EXCERPT TO READ:
# No tuna



## capthoop (Oct 28, 2007)

My customer and his girlfriend wanted yellowfin. We met at the dock at 6:00. The seas were forecasted to be 1-2 feet. We started out on the east cast netting bait. With 30 in the box I headed out. Addressing an electrical problem so depth finder not working well. 30 miles out and 2 weekenders on the rig attempting to do things that were not happening. Got fish finder working and could not mark anything. Did not waste time and ran to my destination rig. On my way there I stopped to watch a whale cruising around. There was 1 other boat at my targeted rig and he had 1 mahi. Neither of us were marking anything. While we were there he hooked up and landed a 60 pound yellowfin. Several drifts using various baits on 3 lines produced nothing for me. The customer then decides this is not happening and asked to get something else. With a 3 foot confused sea all day he did not have to ask twice.

I headed in to calmer waters and a rig in 300 feet of water. The water is still a nice blue here. Captain Scott shows up about the same time.










He tells me he found the Amberjack On the corner I am on. This is my second drop and still no bite. As he circles the rig looking for blackfin he calls me and lets me know the amberjack had moved to the opposite side since morning. I circle around to the down current side and on the first drop, about 10 seconds after we drop, the fight is on.










Thanks Captain Scott for the heads up. For some reason they were bunched up down current which made it easy to pull away from the rig.










After the pictures I go back and drop another bait down. As soon he stops the line the bait gets hit. This time we have an empty hook. Tie score. Fish 1 and boat 1. I pull up again and we have to wait almost a minute before we get a bite. This time we have what we think is a bit larger fish.










After a good fish fighting workout we have our second and last amberjack on board.










At this time we decide to drop down and see if any grouper are lurking. I was not set up for this so I took my 50W Penn with 130 Jerry Brown on, put on a deep drop rig, and got one of my 3 1/2 pound sinkers I make out of my center consul. I move to the up current side with no results. Go to the corner that the Jacks usually hang on and it does not take long before we come up with a nice snowy grouper. It took a few more drops before we had another fish on. A nice fat Bearded Brotula hits the deck. This fish is in the Cusk family and is very good eating.










You can see by the angle of the water that it was still a bit rough even in somewhat protected waters.

DATA EXTRACT:
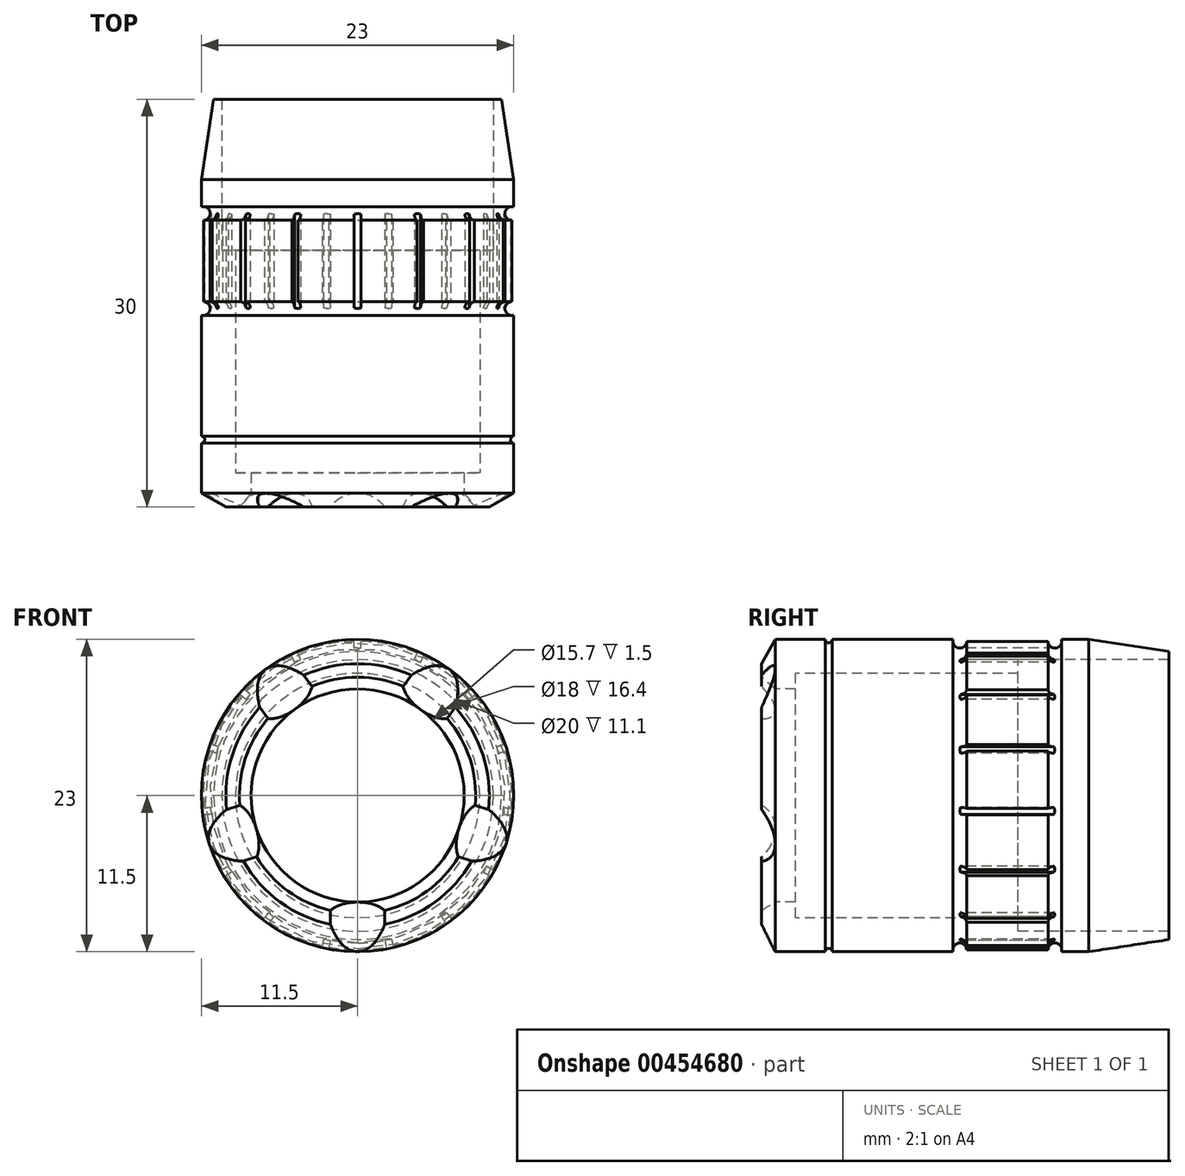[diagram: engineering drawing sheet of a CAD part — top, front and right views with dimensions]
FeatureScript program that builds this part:
annotation { "Feature Type Name" : "Feature", "Feature Type Description" : "" }
export const myFeature = defineFeature(function(context is Context, id is Id, definition is map)
    precondition{}
    {
        {
            var Q0;
            Q0=qCreatedBy(makeId("Right.planeOp"),FACE);
            var sketch = newSketch(context, id + "F0", { "sketchPlane" : qUnion([Q0])});
            skLineSegment(sketch, "E0", {"start": v(0, 7.85) * mm, "end": v(0, 11.5) * mm, "construction": true});
            skLineSegment(sketch, "E1", {"start": v(2.5, 7.85) * mm, "end": v(2.5, 9) * mm});
            skLineSegment(sketch, "E2", {"start": v(2.5, 9) * mm, "end": v(18.9, 9) * mm});
            skLineSegment(sketch, "E3", {"start": v(18.9, 9) * mm, "end": v(18.9, 10) * mm});
            skLineSegment(sketch, "E4", {"start": v(18.9, 10) * mm, "end": v(30, 10) * mm});
            skLineSegment(sketch, "E5", {"start": v(30, 10) * mm, "end": v(30, 10.6) * mm});
            skLineSegment(sketch, "E6", {"start": v(30, 10.6) * mm, "end": v(24.1, 11.5) * mm});
            skArc(sketch, "E7", {"start": v(4.7, 11.5) * mm, "mid": v(4.95, 11.25) * mm, "end": v(5.2, 11.5) * mm});
            skLineSegment(sketch, "E8", {"start": v(5.2, 11.5) * mm, "end": v(14.1, 11.5) * mm});
            skLineSegment(sketch, "E9", {"start": v(15.1, 11.35) * mm, "end": v(21.1, 11.35) * mm});
            skArc(sketch, "E10", {"start": v(14.1, 11.35) * mm, "mid": v(14.6, 10.85) * mm, "end": v(15.1, 11.35) * mm});
            skLineSegment(sketch, "E11", {"start": v(14.1, 11.35) * mm, "end": v(14.1, 11.5) * mm});
            skArc(sketch, "E12", {"start": v(21.1, 11.35) * mm, "mid": v(21.6, 10.85) * mm, "end": v(22.1, 11.35) * mm});
            skLineSegment(sketch, "E13", {"start": v(22.1, 11.35) * mm, "end": v(22.1, 11.5) * mm});
            skLineSegment(sketch, "E14", {"start": v(22.1, 11.5) * mm, "end": v(24.1, 11.5) * mm});
            skLineSegment(sketch, "E15", {"start": v(1, 7.85) * mm, "end": v(0, 8.7) * mm});
            skLineSegment(sketch, "E16", {"start": v(1, 11.5) * mm, "end": v(0, 9.7) * mm});
            skLineSegment(sketch, "E17", {"start": v(1, 11.5) * mm, "end": v(4.7, 11.5) * mm});
            skLineSegment(sketch, "E18", {"start": v(1, 7.85) * mm, "end": v(2.5, 7.85) * mm});
            skLineSegment(sketch, "E19", {"start": v(0, 9.7) * mm, "end": v(0, 8.7) * mm});
            skSolve(sketch);
        }
        {
            var Q0;
            Q0=qCreatedBy(makeId("Right.planeOp"),FACE);
            var sketch = newSketch(context, id + "F1", { "sketchPlane" : qUnion([Q0])});
            skLineSegment(sketch, "E20", {"start": v(-7.01, 0) * mm, "end": v(36.18, 0) * mm, "construction": true});
            skSolve(sketch);
        }
        {
            var Q0;
            Q0 = qSketchRegion(id + "F0", true);
            var Q1;
            Q1=sQuery(id+"F1.wireOp",EDGE,"E20");
            revolve(context, id + "F2", {"entities" : qUnion([Q0]), "axis" : qUnion([Q1]), "revolveType" : RevolveType.FULL});
        }
        {
            var Q0;
            Q0=qCreatedBy(makeId("Front.planeOp"),FACE);
            cPlane(context, id + "F3", {"entities" : qUnion([Q0]), "cplaneType" : CPlaneType.OFFSET, "offset" : 14.6 * mm, "oppositeDirection" : true, "width" : 150 * mm, "height" : 150 * mm});
        }
        {
            var Q0;
            Q0=qCreatedBy(id+"F3.planeOp",FACE);
            var sketch = newSketch(context, id + "F4", { "sketchPlane" : qUnion([Q0])});
            skLineSegment(sketch, "E21.bottom", {"start": v(-0.25, 11.6) * mm, "end": v(0.25, 11.6) * mm});
            skLineSegment(sketch, "E21.top", {"start": v(-0.25, 10.85) * mm, "end": v(0.25, 10.85) * mm});
            skLineSegment(sketch, "E21.left", {"start": v(-0.25, 11.6) * mm, "end": v(-0.25, 10.85) * mm});
            skLineSegment(sketch, "E21.right", {"start": v(0.25, 11.6) * mm, "end": v(0.25, 10.85) * mm});
            skLineSegment(sketch, "E22.1.0", {"start": v(-4.5, 10.7) * mm, "end": v(-4.18, 10.01) * mm});
            skLineSegment(sketch, "E22.1.1", {"start": v(-4.95, 10.5) * mm, "end": v(-4.5, 10.7) * mm});
            skLineSegment(sketch, "E22.1.2", {"start": v(-4.95, 10.5) * mm, "end": v(-4.64, 9.81) * mm});
            skLineSegment(sketch, "E22.1.3", {"start": v(-4.64, 9.81) * mm, "end": v(-4.18, 10.01) * mm});
            skLineSegment(sketch, "E22.2.0", {"start": v(-8.45, 7.95) * mm, "end": v(-7.9, 7.45) * mm});
            skLineSegment(sketch, "E22.2.1", {"start": v(-8.79, 7.58) * mm, "end": v(-8.45, 7.95) * mm});
            skLineSegment(sketch, "E22.2.2", {"start": v(-8.79, 7.58) * mm, "end": v(-8.23, 7.07) * mm});
            skLineSegment(sketch, "E22.2.3", {"start": v(-8.23, 7.07) * mm, "end": v(-7.9, 7.45) * mm});
            skLineSegment(sketch, "E22.3.0", {"start": v(-10.96, 3.82) * mm, "end": v(-10.24, 3.6) * mm});
            skLineSegment(sketch, "E22.3.1", {"start": v(-11.11, 3.35) * mm, "end": v(-10.96, 3.82) * mm});
            skLineSegment(sketch, "E22.3.2", {"start": v(-11.11, 3.35) * mm, "end": v(-10.4, 3.12) * mm});
            skLineSegment(sketch, "E22.3.3", {"start": v(-10.4, 3.12) * mm, "end": v(-10.24, 3.6) * mm});
            skLineSegment(sketch, "E22.4.0", {"start": v(-11.56, -0.96) * mm, "end": v(-10.82, -0.89) * mm});
            skLineSegment(sketch, "E22.4.1", {"start": v(-11.51, -1.46) * mm, "end": v(-11.56, -0.96) * mm});
            skLineSegment(sketch, "E22.4.2", {"start": v(-11.51, -1.46) * mm, "end": v(-10.76, -1.38) * mm});
            skLineSegment(sketch, "E22.4.3", {"start": v(-10.76, -1.38) * mm, "end": v(-10.82, -0.89) * mm});
            skLineSegment(sketch, "E22.5.0", {"start": v(-10.17, -5.58) * mm, "end": v(-9.52, -5.2) * mm});
            skLineSegment(sketch, "E22.5.1", {"start": v(-9.92, -6.02) * mm, "end": v(-10.17, -5.58) * mm});
            skLineSegment(sketch, "E22.5.2", {"start": v(-9.92, -6.02) * mm, "end": v(-9.27, -5.64) * mm});
            skLineSegment(sketch, "E22.5.3", {"start": v(-9.27, -5.64) * mm, "end": v(-9.52, -5.2) * mm});
            skLineSegment(sketch, "E22.6.0", {"start": v(-7.02, -9.24) * mm, "end": v(-6.58, -8.63) * mm});
            skLineSegment(sketch, "E22.6.1", {"start": v(-6.62, -9.53) * mm, "end": v(-7.02, -9.24) * mm});
            skLineSegment(sketch, "E22.6.2", {"start": v(-6.62, -9.53) * mm, "end": v(-6.18, -8.92) * mm});
            skLineSegment(sketch, "E22.6.3", {"start": v(-6.18, -8.92) * mm, "end": v(-6.58, -8.63) * mm});
            skLineSegment(sketch, "E22.7.0", {"start": v(-2.66, -11.3) * mm, "end": v(-2.5, -10.56) * mm});
            skLineSegment(sketch, "E22.7.1", {"start": v(-2.17, -11.4) * mm, "end": v(-2.66, -11.3) * mm});
            skLineSegment(sketch, "E22.7.2", {"start": v(-2.17, -11.4) * mm, "end": v(-2.01, -10.66) * mm});
            skLineSegment(sketch, "E22.7.3", {"start": v(-2.01, -10.66) * mm, "end": v(-2.5, -10.56) * mm});
            skLineSegment(sketch, "E22.8.0", {"start": v(2.17, -11.4) * mm, "end": v(2.01, -10.66) * mm});
            skLineSegment(sketch, "E22.8.1", {"start": v(2.66, -11.3) * mm, "end": v(2.17, -11.4) * mm});
            skLineSegment(sketch, "E22.8.2", {"start": v(2.66, -11.3) * mm, "end": v(2.5, -10.56) * mm});
            skLineSegment(sketch, "E22.8.3", {"start": v(2.5, -10.56) * mm, "end": v(2.01, -10.66) * mm});
            skLineSegment(sketch, "E22.9.0", {"start": v(6.62, -9.53) * mm, "end": v(6.18, -8.92) * mm});
            skLineSegment(sketch, "E22.9.1", {"start": v(7.02, -9.24) * mm, "end": v(6.62, -9.53) * mm});
            skLineSegment(sketch, "E22.9.2", {"start": v(7.02, -9.24) * mm, "end": v(6.58, -8.63) * mm});
            skLineSegment(sketch, "E22.9.3", {"start": v(6.58, -8.63) * mm, "end": v(6.18, -8.92) * mm});
            skLineSegment(sketch, "E22.10.0", {"start": v(9.92, -6.02) * mm, "end": v(9.27, -5.64) * mm});
            skLineSegment(sketch, "E22.10.1", {"start": v(10.17, -5.58) * mm, "end": v(9.92, -6.02) * mm});
            skLineSegment(sketch, "E22.10.2", {"start": v(10.17, -5.58) * mm, "end": v(9.52, -5.2) * mm});
            skLineSegment(sketch, "E22.10.3", {"start": v(9.52, -5.2) * mm, "end": v(9.27, -5.64) * mm});
            skLineSegment(sketch, "E22.11.0", {"start": v(11.51, -1.46) * mm, "end": v(10.76, -1.38) * mm});
            skLineSegment(sketch, "E22.11.1", {"start": v(11.56, -0.96) * mm, "end": v(11.51, -1.46) * mm});
            skLineSegment(sketch, "E22.11.2", {"start": v(11.56, -0.96) * mm, "end": v(10.82, -0.89) * mm});
            skLineSegment(sketch, "E22.11.3", {"start": v(10.82, -0.89) * mm, "end": v(10.76, -1.38) * mm});
            skLineSegment(sketch, "E22.12.0", {"start": v(11.11, 3.35) * mm, "end": v(10.4, 3.12) * mm});
            skLineSegment(sketch, "E22.12.1", {"start": v(10.96, 3.82) * mm, "end": v(11.11, 3.35) * mm});
            skLineSegment(sketch, "E22.12.2", {"start": v(10.96, 3.82) * mm, "end": v(10.24, 3.6) * mm});
            skLineSegment(sketch, "E22.12.3", {"start": v(10.24, 3.6) * mm, "end": v(10.4, 3.12) * mm});
            skLineSegment(sketch, "E22.13.0", {"start": v(8.79, 7.58) * mm, "end": v(8.23, 7.07) * mm});
            skLineSegment(sketch, "E22.13.1", {"start": v(8.45, 7.95) * mm, "end": v(8.79, 7.58) * mm});
            skLineSegment(sketch, "E22.13.2", {"start": v(8.45, 7.95) * mm, "end": v(7.9, 7.45) * mm});
            skLineSegment(sketch, "E22.13.3", {"start": v(7.9, 7.45) * mm, "end": v(8.23, 7.07) * mm});
            skLineSegment(sketch, "E22.14.0", {"start": v(4.95, 10.5) * mm, "end": v(4.64, 9.81) * mm});
            skLineSegment(sketch, "E22.14.1", {"start": v(4.5, 10.7) * mm, "end": v(4.95, 10.5) * mm});
            skLineSegment(sketch, "E22.14.2", {"start": v(4.5, 10.7) * mm, "end": v(4.18, 10.01) * mm});
            skLineSegment(sketch, "E22.14.3", {"start": v(4.18, 10.01) * mm, "end": v(4.64, 9.81) * mm});
            skPoint(sketch, "E22.center", {"position": v(0, 0) * mm});
            skSolve(sketch);
        }
        {
            var Q0;
            Q0 = qSketchRegion(id + "F4", true);
            extrude(context, id + "F5", {"entities" : qUnion([Q0]), "operationType" : NewBodyOperationType.REMOVE, "oppositeDirection" : true, "depth" : 7 * mm});
        }
        {
            var Q0;
            Q0=qCreatedBy(makeId("Top.planeOp"),FACE);
            var sketch = newSketch(context, id + "F6", { "sketchPlane" : qUnion([Q0])});
            skArc(sketch, "E23", {"start": v(2, 0) * mm, "mid": v(0, 1) * mm, "end": v(-2, 0) * mm});
            skLineSegment(sketch, "E24", {"start": v(-2, 0) * mm, "end": v(2, 0) * mm});
            skSolve(sketch);
        }
        {
            var Q0;
            Q0 = qSketchRegion(id + "F6", true);
            extrude(context, id + "F7", {"entities" : qUnion([Q0]), "operationType" : NewBodyOperationType.REMOVE, "oppositeDirection" : true, "depth" : 25 * mm});
        }
        {
            var Q0;
            Q0=qCreatedBy(makeId("Top.planeOp"),FACE);
            var Q1;
            Q1=sQuery(id+"F1.wireOp",EDGE,"E20");
            cPlane(context, id + "F8", {"entities" : qUnion([Q0, Q1]), "cplaneType" : CPlaneType.LINE_ANGLE, "offset" : 25 * mm, "angle" : 72 * degree, "width" : 150 * mm, "height" : 150 * mm});
        }
        {
            var Q0;
            Q0=qCreatedBy(id+"F8.planeOp",FACE);
            var sketch = newSketch(context, id + "F9", { "sketchPlane" : qUnion([Q0])});
            skArc(sketch, "E25", {"start": v(0, 2) * mm, "mid": v(-1, 0) * mm, "end": v(0, -2) * mm});
            skLineSegment(sketch, "E26", {"start": v(0, 2) * mm, "end": v(0, -2) * mm});
            skSolve(sketch);
        }
        {
            var Q0;
            Q0 = qSketchRegion(id + "F9", true);
            extrude(context, id + "F10", {"entities" : qUnion([Q0]), "operationType" : NewBodyOperationType.REMOVE, "depth" : 25 * mm});
        }
        {
            var Q0;
            Q0=qCreatedBy(id+"F8.planeOp",FACE);
            var Q1;
            Q1=sQuery(id+"F1.wireOp",EDGE,"E20");
            cPlane(context, id + "F11", {"entities" : qUnion([Q0, Q1]), "cplaneType" : CPlaneType.LINE_ANGLE, "offset" : 25 * mm, "angle" : 72 * degree, "width" : 150 * mm, "height" : 150 * mm});
        }
        {
            var Q0;
            Q0=qCreatedBy(id+"F11.planeOp",FACE);
            var sketch = newSketch(context, id + "F12", { "sketchPlane" : qUnion([Q0])});
            skArc(sketch, "E27", {"start": v(-2, 0) * mm, "mid": v(0, -1) * mm, "end": v(2, 0) * mm});
            skLineSegment(sketch, "E28", {"start": v(-2, 0) * mm, "end": v(2, 0) * mm});
            skSolve(sketch);
        }
        {
            var Q0;
            Q0 = qSketchRegion(id + "F12", true);
            extrude(context, id + "F13", {"entities" : qUnion([Q0]), "operationType" : NewBodyOperationType.REMOVE, "oppositeDirection" : true, "depth" : 25 * mm});
        }
        {
            var Q0;
            Q0=qCreatedBy(id+"F11.planeOp",FACE);
            var Q1;
            Q1=sQuery(id+"F1.wireOp",EDGE,"E20");
            cPlane(context, id + "F14", {"entities" : qUnion([Q0, Q1]), "cplaneType" : CPlaneType.LINE_ANGLE, "offset" : 25 * mm, "angle" : 72 * degree, "width" : 150 * mm, "height" : 150 * mm});
        }
        {
            var Q0;
            Q0=qCreatedBy(id+"F14.planeOp",FACE);
            var sketch = newSketch(context, id + "F15", { "sketchPlane" : qUnion([Q0])});
            skArc(sketch, "E29", {"start": v(2, 0) * mm, "mid": v(0, 1) * mm, "end": v(-2, 0) * mm});
            skLineSegment(sketch, "E30", {"start": v(-2, 0) * mm, "end": v(2, 0) * mm});
            skSolve(sketch);
        }
        {
            var Q0;
            Q0 = qSketchRegion(id + "F15", true);
            extrude(context, id + "F16", {"entities" : qUnion([Q0]), "operationType" : NewBodyOperationType.REMOVE, "depth" : 25 * mm});
        }
        {
            var Q0;
            Q0=qCreatedBy(id+"F14.planeOp",FACE);
            var Q1;
            Q1=sQuery(id+"F1.wireOp",EDGE,"E20");
            cPlane(context, id + "F17", {"entities" : qUnion([Q0, Q1]), "cplaneType" : CPlaneType.LINE_ANGLE, "offset" : 25 * mm, "angle" : 72 * degree, "width" : 150 * mm, "height" : 150 * mm});
        }
        {
            var Q0;
            Q0=qCreatedBy(id+"F17.planeOp",FACE);
            var sketch = newSketch(context, id + "F18", { "sketchPlane" : qUnion([Q0])});
            skArc(sketch, "E31", {"start": v(0, 2) * mm, "mid": v(-1, 0) * mm, "end": v(0, -2) * mm});
            skLineSegment(sketch, "E32", {"start": v(0, -2) * mm, "end": v(0, 2) * mm});
            skSolve(sketch);
        }
        {
            var Q0;
            Q0 = qSketchRegion(id + "F18", true);
            extrude(context, id + "F19", {"entities" : qUnion([Q0]), "operationType" : NewBodyOperationType.REMOVE, "oppositeDirection" : true, "depth" : 25 * mm});
        }
    });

PROBLEMS:
• A. In the fishing report, how deep was the water at the rig in calmer waters?
• B. From the fishing report, list each fish that was brought on board the writer's boat during the trip.
• C. Carry on the fishing report from the point where it stops.
The CAD material has no connection to the fishing report.

EXPECTED RESPONSES:
• A. 300 feet

• B.
- Amberjack (first)
- Amberjack (second, a bit larger)
- Snowy grouper
- Bearded brotula

• C.
We made a quick, 10 minute, stop in state waters and headed in. We hit the dock a bit after 6:00. We ran a lot. I ended up coming in on the West side. I was lucky enough to put some meat in the box. It was a long day. The best thing was, With all my travels, I only burned 96 gallons of gas all day. 

Life is Good!
Fishing is not a matter of life or death. It's more important than that.

CAPT HOOP -- OUR FREEDOM


----------



## submariner (Oct 2, 2007)

Maybe no tuna . still happy faces on the crew tells the tail. Nice to hear that the captains are helping each other out. thks for sharing


----------



## sealark (Sep 27, 2007)

Capthoop I have some deepdrop sinkers, 3 4 5 6 10 lb $2 a pound pm if interested. These dont rool around like the windaw weights. As pictured


----------



## sealark (Sep 27, 2007)

Here's a better pict.


----------



## jack2 (Mar 19, 2010)

that brotula looks more like a tile.

jack


----------



## Jason (Oct 2, 2007)

Man them are some nice reef donks!!! sorry bout the mechanical issues!!!


----------



## WAReilly (Jun 2, 2014)

jack2 said:


> that brotula looks more like a tile.
> 
> jack


I thought it was a tile fish too, but its head isn't shaped right.


----------



## jack2 (Mar 19, 2010)

WAReilly said:


> I thought it was a tile fish too, but its head isn't shaped right.


brotula have dorsal and ventral fins all the way to the caudal.

jack


----------



## jack2 (Mar 19, 2010)

sorry, i reread the post and you may be calling it a snowy.
my mistake.

jack


----------



## capthoop (Oct 28, 2007)

Did not get a picture of the snowy but the Brotula looks different because of the picture. Tile has different mouth and tail


----------



## WhyMe (Apr 21, 2013)

Nice report and great pics. A change of plans worked out for the better for the whole crew and burning 96 gallons is a drop in the bucket for good feedback from your paying customers. It's always nice to bring meat back to the docks.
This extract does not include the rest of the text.